Edifice.Meta.TestTimeCompute (Edifice v0.2.0)

Test-Time Compute — backbone + scoring network for inference-time scaling.

Implements the "best-of-N" approach to test-time compute scaling: a backbone generates hidden representations, while a parallel scorer network evaluates each position.

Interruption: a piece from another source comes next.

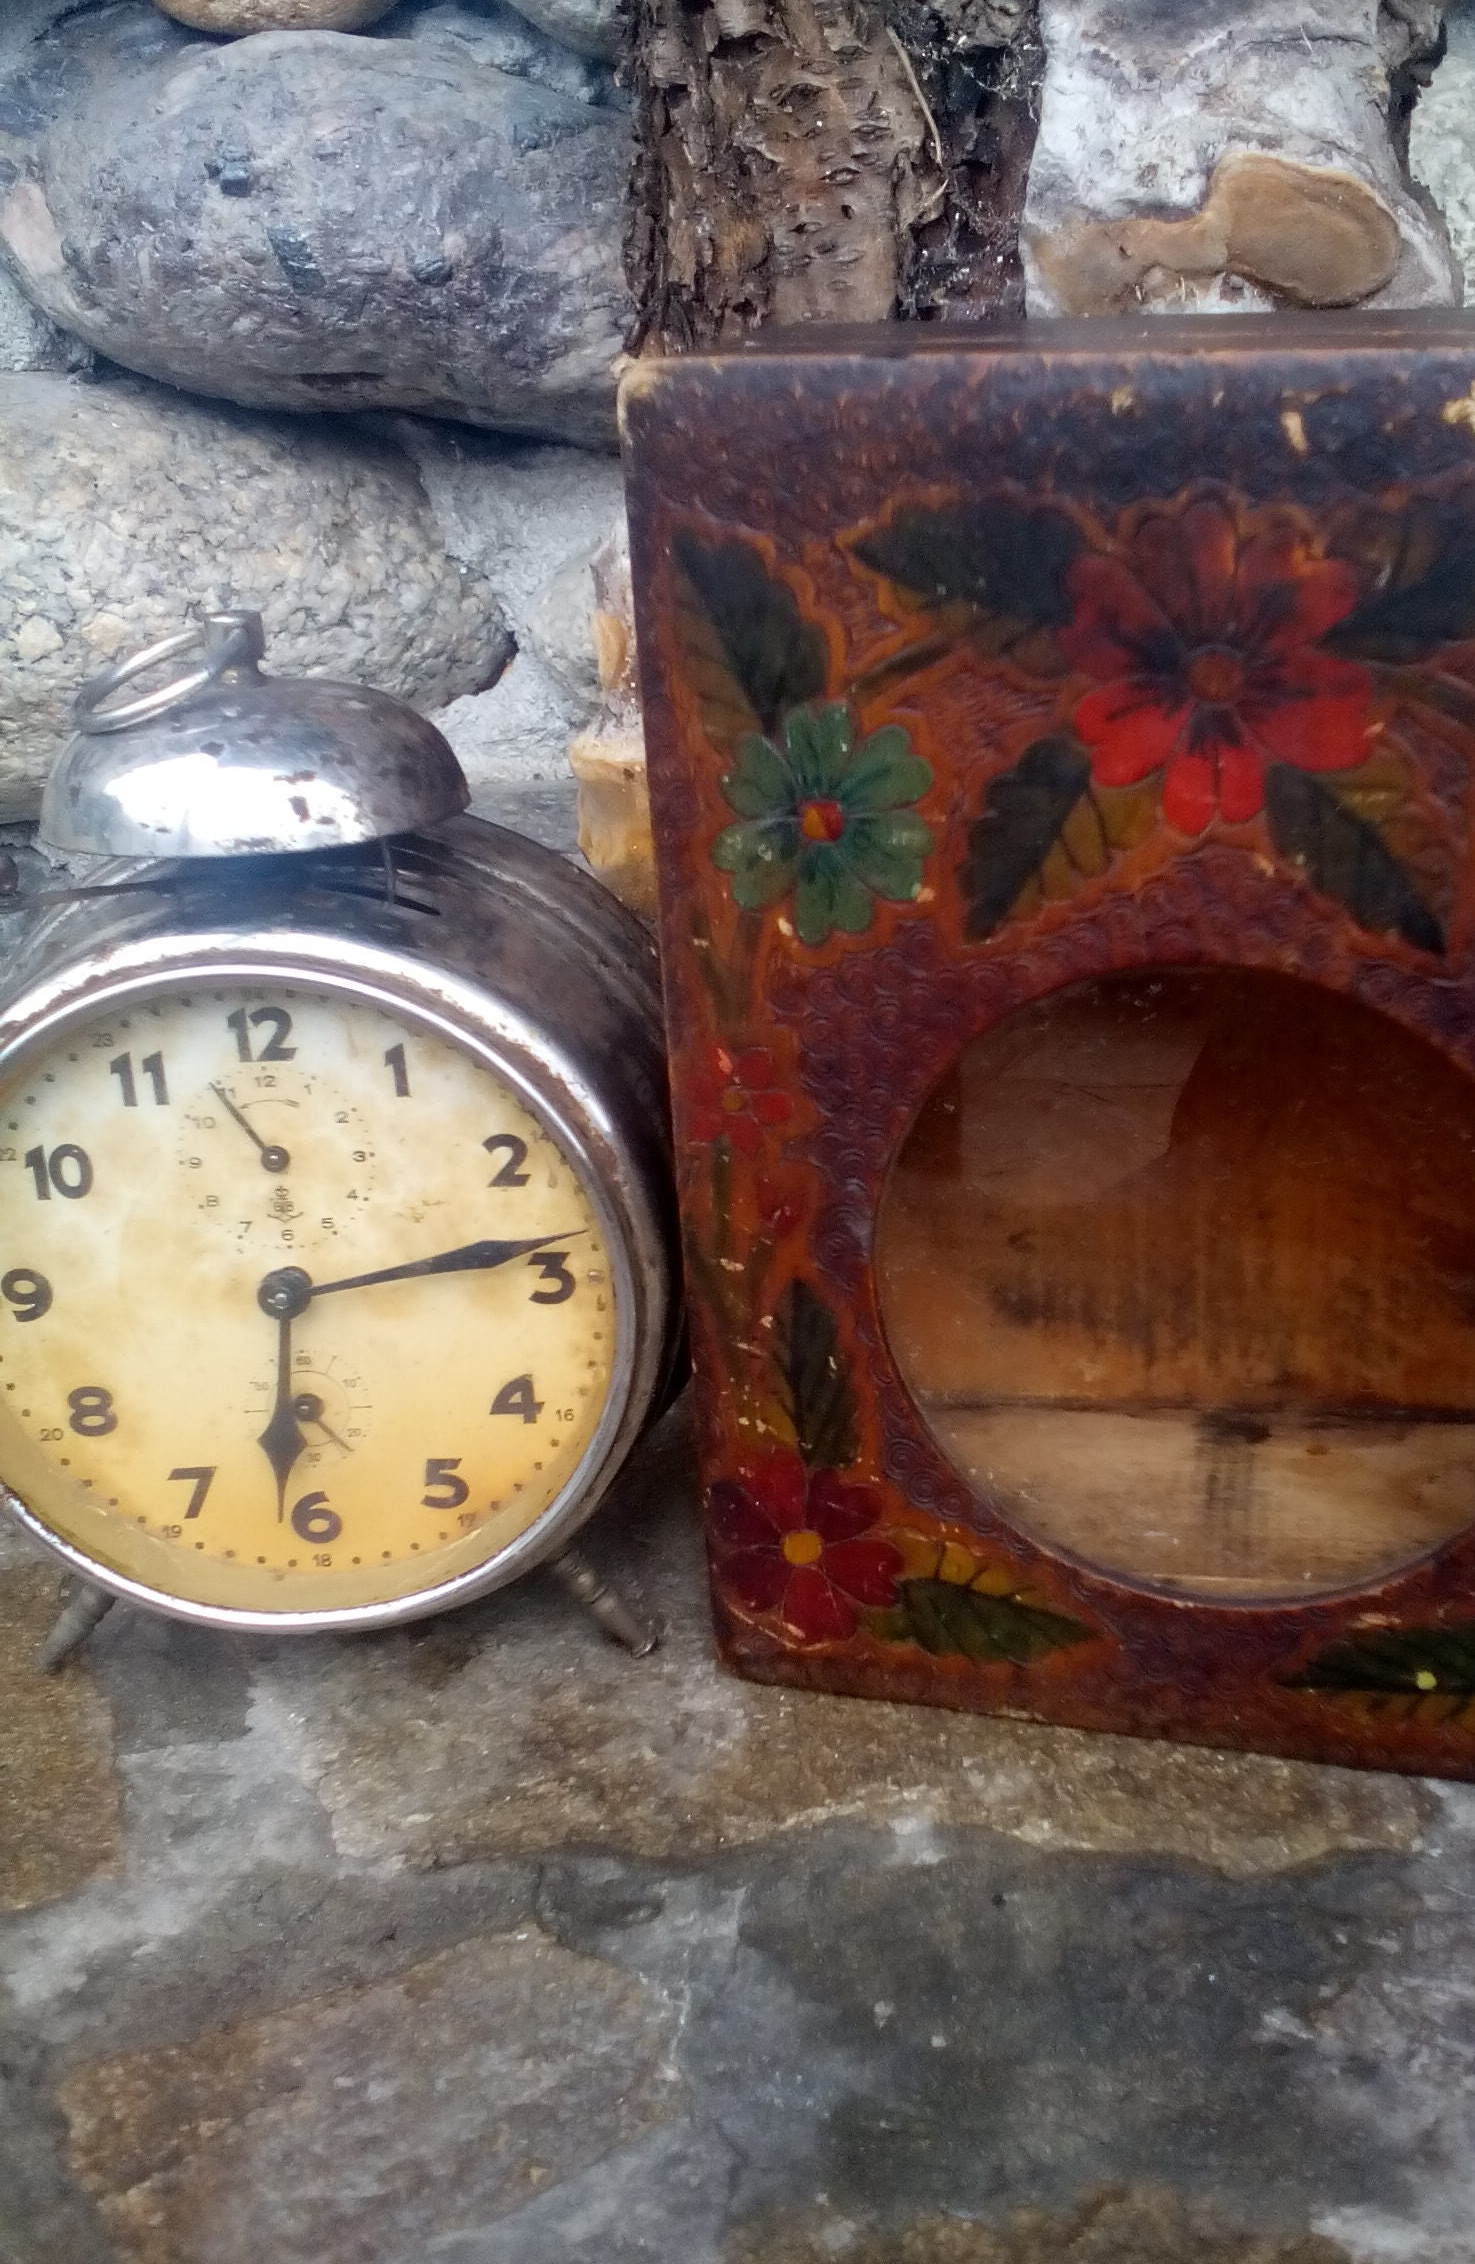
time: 6:13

At inference time, multiple completions are generated and the scorer selects the best one.

Architecture

Input [batch, seq_len, embed_dim]
      |
Backbone (GQA + RoPE + SwiGLU, all timesteps)
      |
[batch, seq_len, hidden_size]
      |
+-- Scorer: dense(scorer_hidden) -> silu -> dense(1)
      |
Axon.container(%{backbone: [batch, seq_len, hidden_size],
                  scores: [batch, seq_len, 1]})

Static Utility

select_best_of_n/2 — given scores [N, batch], returns argmax per batch element, selecting the highest-scoring completion.

Usage

model = TestTimeCompute.build(
  embed_dim: 256,
  hidden_size: 256,
  num_layers: 4,
  scorer_hidden: 128
)

# At inference: generate N completions, score each, pick best
best_indices = TestTimeCompute.select_best_of_n(scores)

References

"Scaling LLM Test-Time Compute Optimally" (Snell et al., 2024)

Summary

Types

build_opt()

Options for build/1.

Functions

build(opts \\ [])

Build a Test-Time Compute model with backbone and scorer.

output_size(opts \\ [])

Get the output size of the model (hidden_size of backbone).

recommended_defaults()

Get recommended defaults.

select_best_of_n(scores, opts \\ [])

Select the best completion from N candidates using scores.

Types

build_opt()

@type build_opt() ::
  {:embed_dim, pos_integer()}
  | {:hidden_size, pos_integer()}
  | {:num_layers, pos_integer()}
  | {:num_heads, pos_integer()}
  | {:num_kv_heads, pos_integer()}
  | {:scorer_hidden, pos_integer()}
  | {:dropout, float()}

Options for build/1.

Functions

build(opts \\ [])

@spec build([build_opt()]) :: Axon.t()

Build a Test-Time Compute model with backbone and scorer.

Options

:embed_dim - Input embedding dimension (required)
:hidden_size - Backbone hidden dimension (default: 256)
:num_layers - Number of backbone transformer layers (default: 4)
:num_heads - Number of attention heads (default: 4)
:num_kv_heads - Number of key/value heads for GQA (default: 2)
:scorer_hidden - Hidden dimension for scorer MLP (default: 128)
:dropout - Dropout rate (default: 0.1)

Returns

An Axon.container with keys :backbone and :scores.